Liste d’avocats « à éliminer » : « C’est symptomatique d’une libération de la parole d’extrême droite », dénonce le Syndicat des avocats de France

Mardi, ils ont signé une tribune dans l’hebdomadaire Marianne pour appeler à la constitution d’une « brigade du droit contre le Rassemblement national ». Mercredi, leurs noms figuraient dans l’article d’un site d’extrême-droite, accompagné d’une photo de guillotine et du titre « liste (très partielle) d’avocats à éliminer ». Parmi les 98 avocats listés, 68 ont porté plainte jeudi auprès du parquet de Paris pour « menaces de mort envers un avocat », « cyberharcèlement » et « provocation à la commission d’une infraction pénale ». Ce vendredi midi, à l’appel du Syndicat des avocats de France (SAF), plusieurs rassemblements ont eu lieu en France pour exprimer l’indignation de la profession face à ce genre de menaces.

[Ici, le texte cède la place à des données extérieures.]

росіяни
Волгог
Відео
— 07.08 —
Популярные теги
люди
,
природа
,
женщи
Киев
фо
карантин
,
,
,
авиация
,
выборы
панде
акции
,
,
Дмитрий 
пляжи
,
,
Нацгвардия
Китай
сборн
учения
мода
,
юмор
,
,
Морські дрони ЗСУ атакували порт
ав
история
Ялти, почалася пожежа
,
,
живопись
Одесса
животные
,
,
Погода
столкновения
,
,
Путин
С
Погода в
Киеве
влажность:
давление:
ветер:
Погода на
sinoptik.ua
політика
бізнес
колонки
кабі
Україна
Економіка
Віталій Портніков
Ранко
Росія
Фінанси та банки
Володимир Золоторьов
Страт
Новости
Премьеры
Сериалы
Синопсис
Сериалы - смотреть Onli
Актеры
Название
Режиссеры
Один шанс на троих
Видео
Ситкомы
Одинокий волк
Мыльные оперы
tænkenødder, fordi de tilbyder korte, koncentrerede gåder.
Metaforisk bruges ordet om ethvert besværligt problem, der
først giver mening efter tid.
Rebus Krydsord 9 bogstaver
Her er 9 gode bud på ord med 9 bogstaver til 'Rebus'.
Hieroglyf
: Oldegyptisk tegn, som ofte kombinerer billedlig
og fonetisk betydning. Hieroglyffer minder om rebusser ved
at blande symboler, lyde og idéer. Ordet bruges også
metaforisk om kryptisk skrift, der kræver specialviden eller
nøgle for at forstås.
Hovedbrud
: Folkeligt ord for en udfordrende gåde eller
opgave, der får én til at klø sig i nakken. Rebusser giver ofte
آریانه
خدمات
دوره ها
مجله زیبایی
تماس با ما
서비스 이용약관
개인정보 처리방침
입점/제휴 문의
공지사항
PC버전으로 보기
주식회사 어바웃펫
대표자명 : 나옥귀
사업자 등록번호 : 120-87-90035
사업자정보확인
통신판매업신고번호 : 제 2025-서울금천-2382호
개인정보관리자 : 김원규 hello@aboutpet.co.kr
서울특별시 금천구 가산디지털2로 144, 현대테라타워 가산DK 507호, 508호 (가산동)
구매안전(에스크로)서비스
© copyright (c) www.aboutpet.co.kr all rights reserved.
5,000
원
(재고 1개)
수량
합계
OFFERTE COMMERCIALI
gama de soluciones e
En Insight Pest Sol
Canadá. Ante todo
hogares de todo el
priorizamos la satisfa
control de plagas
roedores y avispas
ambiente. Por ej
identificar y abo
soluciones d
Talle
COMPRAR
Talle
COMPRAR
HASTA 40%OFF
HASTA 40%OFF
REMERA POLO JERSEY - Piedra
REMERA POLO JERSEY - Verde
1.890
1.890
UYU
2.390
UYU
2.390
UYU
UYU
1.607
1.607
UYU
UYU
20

« Assimiler les avocats aux causes de leurs clients, c’est extrêmement dangereux »

Dans l’article en question, on peut lire : « C’est la grande majorité des avocats qu’il est nécessaire de neutraliser ». Il a vivement fait réagir les instances de la profession, et plus largement. Tous dénoncent une menace sur la démocratie et sur l’Etat de droit. Le bâtonnier de Paris, sur X (ex-Twitter), a déclaré « La démocratie est plus que jamais menacée lorsque circulent des listes d’avocats à éliminer parce qu’ils remplissent leur mission. Nous ne tolérerons jamais ces menaces et y donnerons toutes les suites qui s’imposent. Soutien à nos consœurs et confrères menacés ». Le Conseil national des barreaux, lui, juge : « Quand des avocats sont menacés de mort, c’est l’Etat de droit et la démocratie qui sont en danger ». Il a annoncé saisir le parquet. Le garde des Sceaux Éric Dupond-Moretti a également pris position contre cette liste, en condamnant « avec la plus grande fermeté » cette publication.

Judith Krivine, présidente du SAF, dénonce un fait « très grave ». « Quand on s’attaque à nous, les avocats et les magistrats, on s’attaque à la justice, qui est un des piliers de la démocratie », avertit-elle. Elle s’inquiète : « Assimiler les avocats aux causes de leurs clients, c’est extrêmement dangereux. En Turquie, en Iran, il y a des avocats en prison pour avoir exercé leur métier. On n’en est pas encore là, mais des personnes s’autorisent aujourd’hui en France à faire des menaces de mort envers des avocats qui expriment ouvertement le fait qu’ils défendront les droits fondamentaux ».

« Pour nous, ce n’est pas un acte isolé d’une personne marginale »

Il faut dire que cette publication intervient dans un contexte particulier. La dernière semaine a vu se dérouler une campagne législative particulièrement dure, au cours de laquelle les paroles racistes et les actions violentes ont déferlé. Gérald Darmanin, ministre de l’Intérieur, a annoncé ce matin sur BFMTV que 51 candidats, suppléants ou militants, ont été agressés physiquement au cours des derniers jours. « Pour nous, ce n’est pas un acte isolé d’une personne marginale », estime Judith Krivine, « c’est symptomatique d’une libération de la parole du fait de la montée de l’extrême droite et d’une volonté d’intimider toutes les personnes, et en particulier les avocats et les magistrats, qui défendent l’état de droit et les droits des personnes précaires, racisées, qui peuvent subir des discriminations ». L’avocate met en garde sur la possible arrivée du RN au pouvoir : « Si l’extrême-droite arrive au pouvoir, il y a non seulement les mesures que prendront les personnes qui sont en responsabilité, mais aussi les conséquences dans la rue pour les personnes qui sont ciblées par eux. C’est dangereux ».

« En votant RN, ils acceptent l’idée que la solution première mise en place, c’est la discrimination »

Sur les marches des Palais de justice dans plusieurs villes de France, comme Paris, Toulouse ou encore Rennes, le SAF a appelé à se mobiliser, de manière « presque improvisée », d’après sa présidente. Le mot d’ordre : « Pas une voix pour l’extrême-droite, cette liste est une raison de plus pour la combattre ». L’avocate veut alerter l’opinion publique, s’adresser particulièrement à ceux qui font le choix du RN « parce qu’ils sont dégoûtés du politique et espèrent avoir davantage de prise en considération des difficultés sociales ». « Ce n’est pas vrai », affirme-t-elle, « il faut qu’ils comprennent qu’en votant RN, ils acceptent l’idée que la solution première mise en place, c’est de s’en prendre aux étrangers, aux femmes, aux homosexuels, ce sera la discrimination. En faisant ça, ils acceptent le racisme ».

La plainte, déposée par le Conseil national des barreaux et 68 des 98 nommés, est soutenue par le SAF.